# My first cold smoke



## richard cameron (Jan 16, 2017)

Today was the day I finally got to use my AMNPS and cold smoke some food.  I used my RF patio smoker to cook in.  The outside temperature never got over 50 degrees today.

I prepared a batch of almonds using SQWIB’S recipe.  I placed half a container of sea salt in a glass dish.  I sliced up some cheddar, mozzarella, monterey jack, and put a piece of parmesan on racks.  I also put three sticks of butter and a couple of pieces of chocolate in the smoker.













Cold Smoke.jpg



__ richard cameron
__ Jan 16, 2017






The results were overall good.  I cooked the almonds, butter, and chocolate for 5 hours.  My wife said that the almonds tasted great, the butter had a mild smoky flavor, and the chocolate was a bust.

I left the cheese and salt in the smoker until I got home from work.  The cheese has a distinct smoky smell to it, and the salt I don’t know how it turned out.













Cheese & Almonds 2.jpg



__ richard cameron
__ Jan 16, 2017






The AMNPS worked great in my smoker.  I placed it inside the cooking chamber and let it smoke.  It had plenty of draft to keep it lit.

I will know in a couple of weeks how the cheese turned out.  Already my wife is afraid of me cooking more cheese than we can use in a year.


----------



## gnatboy911 (Jan 17, 2017)

Love the experimenting! I'm always a huge fan of trying new things.


----------



## wade (Jan 17, 2017)

It is good to see you starting to experiment with cold smoking and what you smoked there looks good. The AMNPS is a great smoke generator. What were the pellets that you were using?

════════

Problems and tasks:
**a)** From the cold smoking thread, copy the stretch from "It is good to" through "you were using?".
**b)** In the cold smoking thread, how long were the almonds, butter, and chocolate cooked?
**c)** Does each statement agree with the cold smoking thread? Answer yes or no, and quote the words that decide it.
(i) The AMNPS was placed inside the cooking chamber.
(ii) The chocolate came out well.
(iii) The cheese came out of the smoker together with the almonds.

════════

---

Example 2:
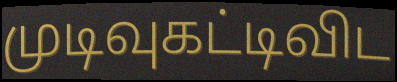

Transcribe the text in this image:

முடிவுகட்டிவிட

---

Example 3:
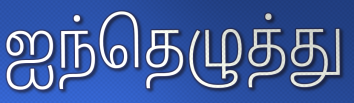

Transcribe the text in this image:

ஐந்தெழுத்து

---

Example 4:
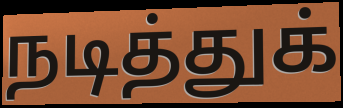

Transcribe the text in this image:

நடித்துக்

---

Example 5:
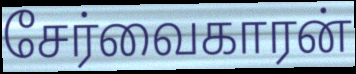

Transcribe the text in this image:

சேர்வைகாரன்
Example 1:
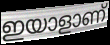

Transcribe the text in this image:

════════

Full answers:
**a)**
It is good to see you starting to experiment with cold smoking and what you smoked there looks good. The AMNPS is a great smoke generator. What were the pellets that you were using?

**b)** They were cooked for 5 hours.

**c)**
(i) Yes: "I placed it inside the cooking chamber and let it smoke."
(ii) No: "the chocolate was a bust."
(iii) No: "I left the cheese and salt in the smoker until I got home from work."